• [SUPPLIED RECORDS]
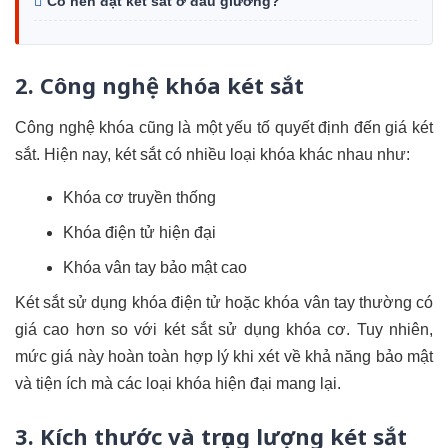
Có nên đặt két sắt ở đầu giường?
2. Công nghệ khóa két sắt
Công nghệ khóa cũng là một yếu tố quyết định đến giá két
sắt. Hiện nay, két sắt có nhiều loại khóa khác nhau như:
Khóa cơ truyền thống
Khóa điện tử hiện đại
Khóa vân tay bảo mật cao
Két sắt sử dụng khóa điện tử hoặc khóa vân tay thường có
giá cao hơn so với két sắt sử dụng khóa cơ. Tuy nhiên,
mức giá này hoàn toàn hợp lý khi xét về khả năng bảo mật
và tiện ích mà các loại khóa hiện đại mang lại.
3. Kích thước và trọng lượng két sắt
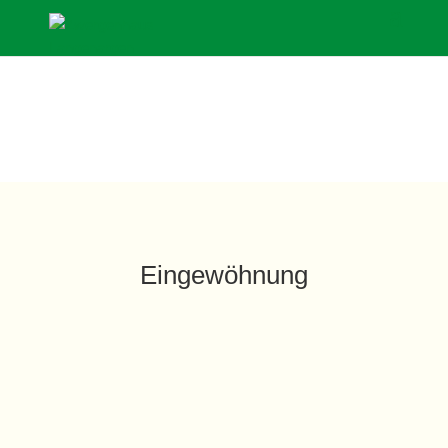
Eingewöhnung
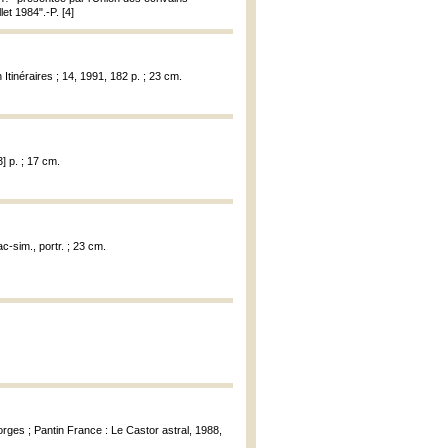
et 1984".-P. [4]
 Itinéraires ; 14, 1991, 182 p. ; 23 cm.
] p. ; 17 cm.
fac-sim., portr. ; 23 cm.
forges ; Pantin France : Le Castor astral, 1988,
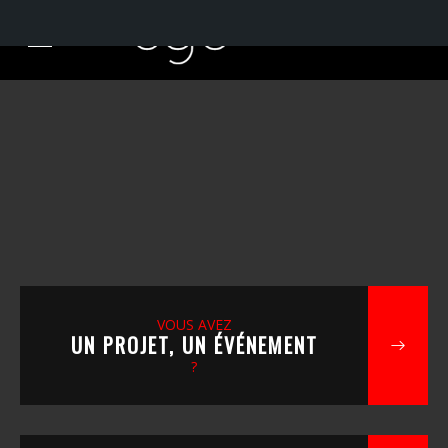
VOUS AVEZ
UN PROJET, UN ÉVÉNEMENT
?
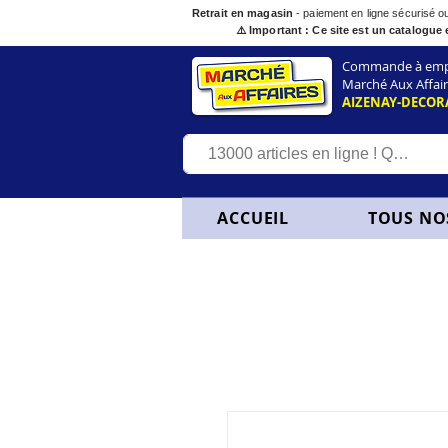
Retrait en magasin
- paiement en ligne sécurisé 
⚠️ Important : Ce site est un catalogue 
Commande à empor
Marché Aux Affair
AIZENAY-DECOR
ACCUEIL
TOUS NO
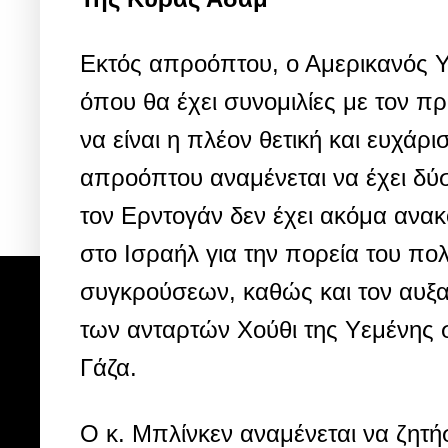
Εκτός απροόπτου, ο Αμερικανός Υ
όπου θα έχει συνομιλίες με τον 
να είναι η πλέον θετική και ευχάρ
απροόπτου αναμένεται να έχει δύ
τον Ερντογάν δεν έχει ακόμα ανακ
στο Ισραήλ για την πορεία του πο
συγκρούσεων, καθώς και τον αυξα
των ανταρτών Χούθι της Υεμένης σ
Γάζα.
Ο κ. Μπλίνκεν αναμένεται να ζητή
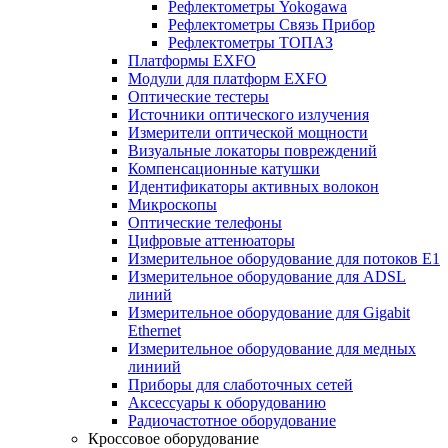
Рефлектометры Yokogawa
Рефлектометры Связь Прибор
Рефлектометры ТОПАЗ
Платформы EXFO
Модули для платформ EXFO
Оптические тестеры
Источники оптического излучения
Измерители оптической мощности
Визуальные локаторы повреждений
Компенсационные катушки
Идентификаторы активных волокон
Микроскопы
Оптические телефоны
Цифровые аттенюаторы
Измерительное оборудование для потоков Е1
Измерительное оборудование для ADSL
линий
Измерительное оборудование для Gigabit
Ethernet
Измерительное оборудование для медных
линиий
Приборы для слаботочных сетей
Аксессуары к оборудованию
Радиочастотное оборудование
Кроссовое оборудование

* * *

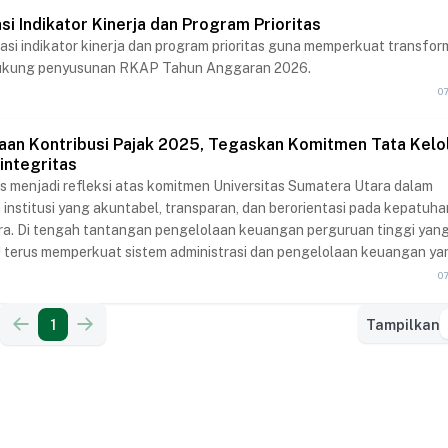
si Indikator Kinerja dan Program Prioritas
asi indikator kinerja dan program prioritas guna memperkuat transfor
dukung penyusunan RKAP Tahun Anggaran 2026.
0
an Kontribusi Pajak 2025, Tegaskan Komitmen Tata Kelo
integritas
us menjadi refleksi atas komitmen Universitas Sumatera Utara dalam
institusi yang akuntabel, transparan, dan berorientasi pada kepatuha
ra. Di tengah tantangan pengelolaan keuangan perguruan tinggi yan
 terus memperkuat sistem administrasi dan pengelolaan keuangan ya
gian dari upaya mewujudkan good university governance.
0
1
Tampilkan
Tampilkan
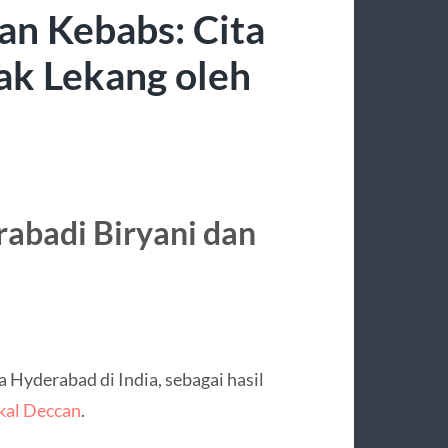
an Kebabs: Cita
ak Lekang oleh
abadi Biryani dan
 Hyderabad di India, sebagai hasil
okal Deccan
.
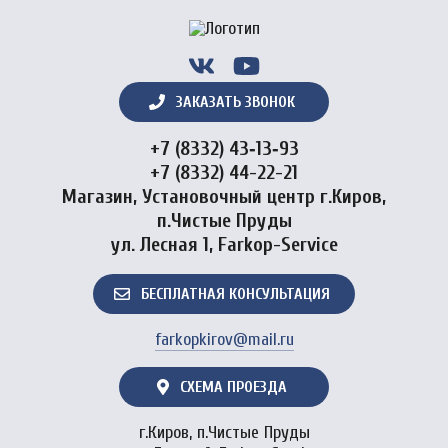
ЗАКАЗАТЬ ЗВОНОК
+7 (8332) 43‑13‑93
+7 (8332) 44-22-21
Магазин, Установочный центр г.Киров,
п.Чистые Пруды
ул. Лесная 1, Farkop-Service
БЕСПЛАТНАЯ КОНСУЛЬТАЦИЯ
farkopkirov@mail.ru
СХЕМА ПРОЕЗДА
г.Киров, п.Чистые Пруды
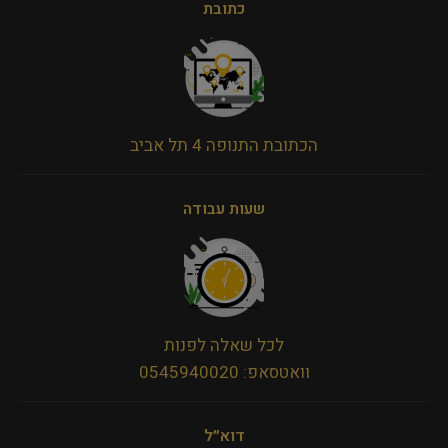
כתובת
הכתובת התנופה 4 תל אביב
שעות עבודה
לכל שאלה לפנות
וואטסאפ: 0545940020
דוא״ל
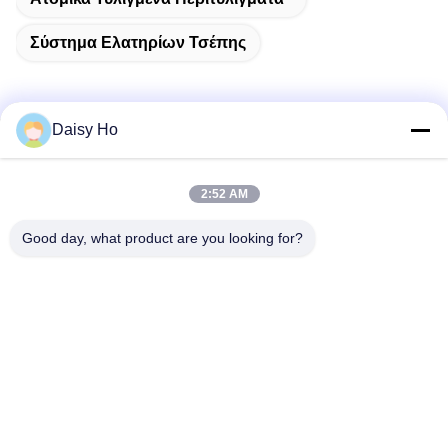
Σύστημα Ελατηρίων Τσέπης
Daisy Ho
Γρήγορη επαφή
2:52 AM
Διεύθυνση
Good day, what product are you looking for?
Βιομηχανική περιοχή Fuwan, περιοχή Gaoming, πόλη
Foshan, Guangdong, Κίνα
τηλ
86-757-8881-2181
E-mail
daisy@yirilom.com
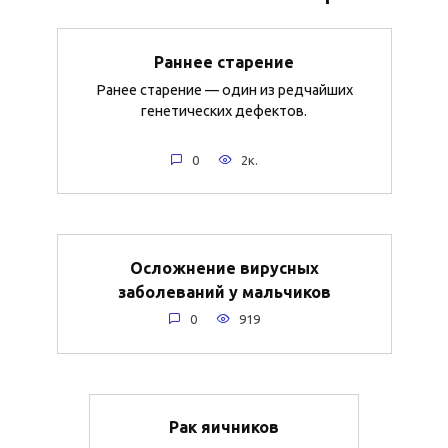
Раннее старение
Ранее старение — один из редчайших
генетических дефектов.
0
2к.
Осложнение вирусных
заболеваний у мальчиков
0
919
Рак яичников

• [TASK TO COMPLETE] Only lines holding the string "Рефлектометры" are wanted; gather each one from the entries above.

• [EXERCISE RESULT]
Рефлектометры Yokogawa
Рефлектометры Связь Прибор
Рефлектометры ТОПАЗ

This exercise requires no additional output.